26日発表予定の英国の予算案は、財政の均衡を図る取り組みが債券トレーダーを満足させるかどうかに関わらず、ポンドにとって悪いニュースとなりそうだ。

  リーブス英財務相が予定通り大幅な増税を実施すれば、債券トレーダーによる高い利回りの求めを抑止できるかもしれない。だが、それは経済成長を損ない、ポンド安を招くリスクがある。

  リーブス氏が債券市場を満足させることができず、英国債が売られるという、比較的確率の低いシナリオでも、ポンドは「英国売り」という広範な流れに巻き込まれるため下落する。2022年、トラス政権(当時)が財源の裏付けなしに大幅な減税を発表した際もこうした動きが起きた。

  オールスプリング・グローバル・インベストメンツのマルチアセット・ソリューションズ部門シニア・ポートフォリオ・マネジャー、ルシャブ・アミン氏は「この予算案がポンドにとってプラスだという、説得力ある主張をするのは非常に難しい」と語る。

26日発表予定の予算案とインフレ率が、ポンドの重しとなっている

 

 

  ポンドは年初は堅調なスタートを切ったものの、この数カ月間は主要通貨に対し下落を続けている。貿易加重ベースでの強さを示す指標は、最近1月以来の最低水準を記録した。

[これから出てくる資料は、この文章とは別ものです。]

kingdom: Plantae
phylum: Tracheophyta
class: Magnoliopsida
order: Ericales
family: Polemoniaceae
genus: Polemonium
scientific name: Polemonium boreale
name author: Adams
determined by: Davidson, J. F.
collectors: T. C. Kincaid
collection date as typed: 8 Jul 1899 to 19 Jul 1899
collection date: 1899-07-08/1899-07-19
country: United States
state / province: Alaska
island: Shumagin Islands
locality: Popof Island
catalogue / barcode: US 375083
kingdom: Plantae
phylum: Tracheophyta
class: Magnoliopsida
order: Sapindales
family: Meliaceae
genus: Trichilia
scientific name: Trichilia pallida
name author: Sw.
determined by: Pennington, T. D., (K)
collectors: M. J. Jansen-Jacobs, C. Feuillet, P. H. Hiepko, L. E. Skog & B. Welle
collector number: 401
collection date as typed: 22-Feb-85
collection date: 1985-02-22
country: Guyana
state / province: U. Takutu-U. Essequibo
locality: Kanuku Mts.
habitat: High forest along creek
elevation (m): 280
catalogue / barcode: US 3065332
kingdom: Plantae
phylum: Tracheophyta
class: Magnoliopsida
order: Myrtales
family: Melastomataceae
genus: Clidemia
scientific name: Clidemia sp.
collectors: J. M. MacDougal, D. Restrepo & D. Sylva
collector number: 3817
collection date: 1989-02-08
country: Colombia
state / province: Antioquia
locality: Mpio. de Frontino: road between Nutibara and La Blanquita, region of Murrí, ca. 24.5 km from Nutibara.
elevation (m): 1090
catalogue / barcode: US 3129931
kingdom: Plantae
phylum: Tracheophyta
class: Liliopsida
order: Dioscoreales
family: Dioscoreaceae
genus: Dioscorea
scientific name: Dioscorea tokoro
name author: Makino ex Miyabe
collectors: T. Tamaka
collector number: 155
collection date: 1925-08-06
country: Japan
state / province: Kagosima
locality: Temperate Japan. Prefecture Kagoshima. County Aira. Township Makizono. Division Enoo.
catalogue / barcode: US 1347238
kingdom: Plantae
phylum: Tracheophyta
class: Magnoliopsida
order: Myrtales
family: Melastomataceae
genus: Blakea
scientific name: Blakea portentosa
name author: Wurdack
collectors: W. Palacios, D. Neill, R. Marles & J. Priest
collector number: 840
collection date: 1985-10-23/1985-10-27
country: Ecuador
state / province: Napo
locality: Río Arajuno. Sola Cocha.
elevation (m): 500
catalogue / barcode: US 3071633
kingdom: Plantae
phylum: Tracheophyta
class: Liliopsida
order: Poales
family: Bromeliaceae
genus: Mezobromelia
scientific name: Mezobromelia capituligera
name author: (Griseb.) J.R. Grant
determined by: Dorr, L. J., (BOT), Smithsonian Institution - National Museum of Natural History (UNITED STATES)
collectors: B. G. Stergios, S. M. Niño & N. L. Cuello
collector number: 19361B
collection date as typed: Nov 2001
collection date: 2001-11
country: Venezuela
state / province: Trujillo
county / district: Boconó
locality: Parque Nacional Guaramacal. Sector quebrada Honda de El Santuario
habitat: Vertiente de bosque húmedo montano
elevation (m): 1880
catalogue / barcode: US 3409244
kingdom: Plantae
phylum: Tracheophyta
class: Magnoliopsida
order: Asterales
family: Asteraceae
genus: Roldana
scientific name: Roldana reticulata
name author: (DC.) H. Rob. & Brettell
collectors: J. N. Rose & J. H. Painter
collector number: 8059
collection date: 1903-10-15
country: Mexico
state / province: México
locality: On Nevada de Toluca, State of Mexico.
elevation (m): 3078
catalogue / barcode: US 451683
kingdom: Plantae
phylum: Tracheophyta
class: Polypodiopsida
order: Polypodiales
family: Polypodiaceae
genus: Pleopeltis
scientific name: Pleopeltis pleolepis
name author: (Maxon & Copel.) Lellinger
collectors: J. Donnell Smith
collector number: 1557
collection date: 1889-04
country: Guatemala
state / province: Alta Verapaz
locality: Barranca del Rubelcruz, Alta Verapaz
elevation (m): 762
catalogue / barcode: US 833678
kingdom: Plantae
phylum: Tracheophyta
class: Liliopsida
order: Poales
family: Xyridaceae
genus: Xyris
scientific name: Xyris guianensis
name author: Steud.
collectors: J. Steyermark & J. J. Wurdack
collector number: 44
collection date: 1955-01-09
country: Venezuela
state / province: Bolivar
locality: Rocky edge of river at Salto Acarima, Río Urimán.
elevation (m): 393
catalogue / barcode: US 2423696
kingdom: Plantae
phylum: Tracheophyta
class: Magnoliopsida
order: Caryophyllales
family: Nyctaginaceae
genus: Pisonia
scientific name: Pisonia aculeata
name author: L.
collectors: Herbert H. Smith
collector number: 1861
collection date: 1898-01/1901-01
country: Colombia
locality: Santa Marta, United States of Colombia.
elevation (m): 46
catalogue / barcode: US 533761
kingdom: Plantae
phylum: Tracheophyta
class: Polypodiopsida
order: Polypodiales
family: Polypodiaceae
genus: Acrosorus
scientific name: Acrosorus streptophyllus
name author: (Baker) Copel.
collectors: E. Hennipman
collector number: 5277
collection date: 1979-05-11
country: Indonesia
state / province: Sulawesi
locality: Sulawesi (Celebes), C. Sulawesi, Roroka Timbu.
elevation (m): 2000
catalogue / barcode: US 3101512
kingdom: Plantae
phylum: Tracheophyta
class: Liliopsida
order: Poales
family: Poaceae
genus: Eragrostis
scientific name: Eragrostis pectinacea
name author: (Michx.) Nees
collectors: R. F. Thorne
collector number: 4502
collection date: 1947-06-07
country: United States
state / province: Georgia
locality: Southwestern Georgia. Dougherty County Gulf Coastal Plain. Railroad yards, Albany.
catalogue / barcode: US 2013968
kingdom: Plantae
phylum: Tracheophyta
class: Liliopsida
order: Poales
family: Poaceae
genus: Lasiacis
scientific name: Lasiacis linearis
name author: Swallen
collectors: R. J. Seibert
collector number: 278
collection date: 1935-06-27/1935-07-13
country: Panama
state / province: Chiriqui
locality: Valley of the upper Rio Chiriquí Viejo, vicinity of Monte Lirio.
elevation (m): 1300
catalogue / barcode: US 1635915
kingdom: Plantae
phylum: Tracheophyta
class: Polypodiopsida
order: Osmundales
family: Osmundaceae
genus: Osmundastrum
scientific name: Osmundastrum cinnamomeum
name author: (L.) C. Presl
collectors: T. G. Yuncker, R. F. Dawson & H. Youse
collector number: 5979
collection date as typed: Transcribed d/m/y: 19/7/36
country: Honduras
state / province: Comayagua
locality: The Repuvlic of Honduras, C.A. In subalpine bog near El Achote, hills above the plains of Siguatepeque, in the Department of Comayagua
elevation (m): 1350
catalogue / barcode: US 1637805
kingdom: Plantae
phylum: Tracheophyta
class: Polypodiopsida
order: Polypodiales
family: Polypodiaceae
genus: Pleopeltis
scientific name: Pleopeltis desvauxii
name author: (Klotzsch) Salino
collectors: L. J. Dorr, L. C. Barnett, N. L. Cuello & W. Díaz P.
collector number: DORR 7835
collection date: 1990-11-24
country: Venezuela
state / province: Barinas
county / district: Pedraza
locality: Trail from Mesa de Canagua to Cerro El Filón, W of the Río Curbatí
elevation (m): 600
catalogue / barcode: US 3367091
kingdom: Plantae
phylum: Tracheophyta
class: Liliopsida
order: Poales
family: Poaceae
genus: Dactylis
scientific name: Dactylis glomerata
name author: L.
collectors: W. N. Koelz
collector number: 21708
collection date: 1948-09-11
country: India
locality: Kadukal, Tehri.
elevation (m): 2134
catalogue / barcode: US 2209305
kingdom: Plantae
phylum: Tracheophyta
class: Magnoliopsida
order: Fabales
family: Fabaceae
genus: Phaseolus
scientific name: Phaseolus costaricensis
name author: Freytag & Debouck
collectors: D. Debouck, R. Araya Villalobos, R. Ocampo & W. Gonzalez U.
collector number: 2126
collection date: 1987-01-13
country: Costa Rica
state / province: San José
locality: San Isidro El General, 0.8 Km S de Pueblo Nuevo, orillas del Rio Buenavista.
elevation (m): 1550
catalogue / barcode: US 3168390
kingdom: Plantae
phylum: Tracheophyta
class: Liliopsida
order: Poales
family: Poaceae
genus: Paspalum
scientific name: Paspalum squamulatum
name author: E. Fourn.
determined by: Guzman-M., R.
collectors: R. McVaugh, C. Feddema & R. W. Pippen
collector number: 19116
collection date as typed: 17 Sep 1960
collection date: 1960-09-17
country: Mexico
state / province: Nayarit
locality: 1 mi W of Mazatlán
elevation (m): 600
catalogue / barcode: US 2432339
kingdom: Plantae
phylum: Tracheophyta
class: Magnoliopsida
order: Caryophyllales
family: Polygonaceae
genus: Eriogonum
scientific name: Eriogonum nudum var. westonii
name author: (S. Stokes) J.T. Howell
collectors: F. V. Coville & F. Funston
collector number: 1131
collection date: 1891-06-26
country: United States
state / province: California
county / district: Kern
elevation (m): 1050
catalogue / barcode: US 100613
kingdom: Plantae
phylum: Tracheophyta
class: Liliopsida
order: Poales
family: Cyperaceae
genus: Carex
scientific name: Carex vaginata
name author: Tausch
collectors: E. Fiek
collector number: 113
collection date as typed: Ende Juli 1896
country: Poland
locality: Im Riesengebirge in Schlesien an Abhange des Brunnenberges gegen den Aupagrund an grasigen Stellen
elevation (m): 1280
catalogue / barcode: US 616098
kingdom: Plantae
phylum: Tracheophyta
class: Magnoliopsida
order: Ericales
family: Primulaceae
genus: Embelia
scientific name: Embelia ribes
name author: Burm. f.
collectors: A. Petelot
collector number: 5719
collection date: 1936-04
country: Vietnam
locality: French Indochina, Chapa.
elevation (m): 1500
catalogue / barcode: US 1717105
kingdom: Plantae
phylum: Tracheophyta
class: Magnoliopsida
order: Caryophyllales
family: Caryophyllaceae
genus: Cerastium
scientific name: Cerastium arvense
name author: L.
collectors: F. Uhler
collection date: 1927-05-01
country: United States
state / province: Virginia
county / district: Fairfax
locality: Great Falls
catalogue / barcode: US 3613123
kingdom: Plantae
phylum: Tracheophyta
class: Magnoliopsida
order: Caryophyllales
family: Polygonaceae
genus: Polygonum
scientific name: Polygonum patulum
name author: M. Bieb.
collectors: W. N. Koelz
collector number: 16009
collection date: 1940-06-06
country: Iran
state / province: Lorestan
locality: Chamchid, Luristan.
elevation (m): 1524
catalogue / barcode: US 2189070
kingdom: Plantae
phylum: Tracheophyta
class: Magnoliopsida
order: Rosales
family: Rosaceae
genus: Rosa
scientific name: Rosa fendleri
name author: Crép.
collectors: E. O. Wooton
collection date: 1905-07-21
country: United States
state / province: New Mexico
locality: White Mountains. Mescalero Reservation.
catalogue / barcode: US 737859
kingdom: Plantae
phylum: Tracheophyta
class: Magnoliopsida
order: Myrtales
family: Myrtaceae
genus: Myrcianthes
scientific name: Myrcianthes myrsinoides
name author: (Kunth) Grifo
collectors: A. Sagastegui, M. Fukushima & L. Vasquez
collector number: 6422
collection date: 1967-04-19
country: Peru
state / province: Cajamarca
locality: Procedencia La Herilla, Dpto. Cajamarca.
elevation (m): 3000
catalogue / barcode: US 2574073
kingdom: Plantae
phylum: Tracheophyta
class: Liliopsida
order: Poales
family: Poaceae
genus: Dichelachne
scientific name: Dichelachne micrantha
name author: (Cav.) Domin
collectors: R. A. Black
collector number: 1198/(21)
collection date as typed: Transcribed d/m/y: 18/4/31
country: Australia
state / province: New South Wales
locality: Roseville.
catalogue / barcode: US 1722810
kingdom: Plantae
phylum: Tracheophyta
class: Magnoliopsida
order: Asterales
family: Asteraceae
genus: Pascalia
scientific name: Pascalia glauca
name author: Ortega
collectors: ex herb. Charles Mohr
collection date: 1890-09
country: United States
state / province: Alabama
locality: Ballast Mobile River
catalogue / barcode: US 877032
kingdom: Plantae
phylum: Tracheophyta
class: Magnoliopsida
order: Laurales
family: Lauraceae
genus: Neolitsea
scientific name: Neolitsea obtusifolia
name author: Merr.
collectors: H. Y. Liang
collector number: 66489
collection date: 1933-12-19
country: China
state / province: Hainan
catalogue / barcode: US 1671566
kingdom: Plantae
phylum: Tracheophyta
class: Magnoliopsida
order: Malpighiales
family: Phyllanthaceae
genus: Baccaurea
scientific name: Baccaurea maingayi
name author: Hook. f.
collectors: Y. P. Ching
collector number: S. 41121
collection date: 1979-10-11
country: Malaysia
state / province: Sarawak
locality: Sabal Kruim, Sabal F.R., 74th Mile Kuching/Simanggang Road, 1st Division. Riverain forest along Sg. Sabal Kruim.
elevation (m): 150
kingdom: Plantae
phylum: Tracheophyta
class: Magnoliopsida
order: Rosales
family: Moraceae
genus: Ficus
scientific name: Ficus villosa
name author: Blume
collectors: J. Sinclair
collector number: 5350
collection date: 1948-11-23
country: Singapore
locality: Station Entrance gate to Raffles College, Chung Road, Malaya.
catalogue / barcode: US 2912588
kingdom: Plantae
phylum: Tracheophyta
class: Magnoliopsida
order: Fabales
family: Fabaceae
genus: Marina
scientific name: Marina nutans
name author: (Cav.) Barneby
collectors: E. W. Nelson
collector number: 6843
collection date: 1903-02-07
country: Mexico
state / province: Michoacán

  この下落は、英国が企業投資の低迷、失業率の上昇、成長の鈍化に苦しんでいることに起因している。11日に発表された9月までの3カ月の失業率が、パンデミック以来の水準に上昇したことを受け、ポンドは対ドルで0.4%下落し、1.3125ドルとなった。

  リーブス氏は、日々の支出を税収で賄うことを求める現政権の財政ルールを順守しようとしているが、良い選択肢はほとんど残されていない。

  スタンダード銀行のストラテジスト、スティーブン・バロー氏は、ポンドの回復は、予想を下回る成長により、経済に悪影響を与える財政政策の引き締めを政府がせざるを得ないという、長年にわたる「悪循環」をリーブス氏が断ち切れるかどうかにかかっていると指摘した。

  その実現には、支出削減や増税に頼ることなく、将来の経済悪化を乗り切るのに十分な財政的余地を作る必要がある。

  予算案発表に先立ち、リーブス氏が先週、英国民に向けて「私たち一人ひとりが自分の役割を果たさなければならない」と増税を示唆する異例の声明を発表したことを受け、ポンドは対ドルで7カ月ぶりの安値まで下落した。

  バロー氏は「ある意味で今月の予算案が厳しく、余裕が大きいほど、ポンドは上昇するはずだ」と述べた。ただし、こうした動きは、厳しい予算案が「成果を上げられるとが明らかな場合にのみ」実現し、相当の時間がかかる可能性があるとしている。

インフレ率も影響

  アリアンツ・グローバル・インベスターズの上級ポートフォリオ・マネジャー、ランジブ・マン氏は、物価も短期的なポンドの見通しを複雑にしていると指摘する。

  英国の消費者物価上昇率は9月時点で3.8%と、イングランド銀行の目標のほぼ2倍に達している。根強いインフレがさらに続けば、イングランド銀行は金利を長く据え置かざるを得なくなる。その結果、他市場に対する利回りの優位性が維持され、ポンドの一定程度の下支えとなる可能性がある。

  ただし、マン氏は、英経済の低迷する成長率や今後の財政引き締めを踏まえ、ポンドの長期的な見通しについては悲観的な姿勢を維持している。同氏は、英労働市場の弱さを示すさらなるデータが出てくれば、利下げ圧力が強まり、ポンドのさらなる下押し要因になるとみている。

  予算発表を前に市場全体で利益確定売りが進むことで、ポンドが一時的に押し上げられる可能性もある。BNPパリバのストラテジストも先週、豪ドルに対するポンドの上昇に賭けるポジションを取るよう顧客に推奨した。予想やうわさで買い、実際の発表や事実で売るという市場の典型的な動きの反動で、ポンドが上昇するリスクがあるためだ。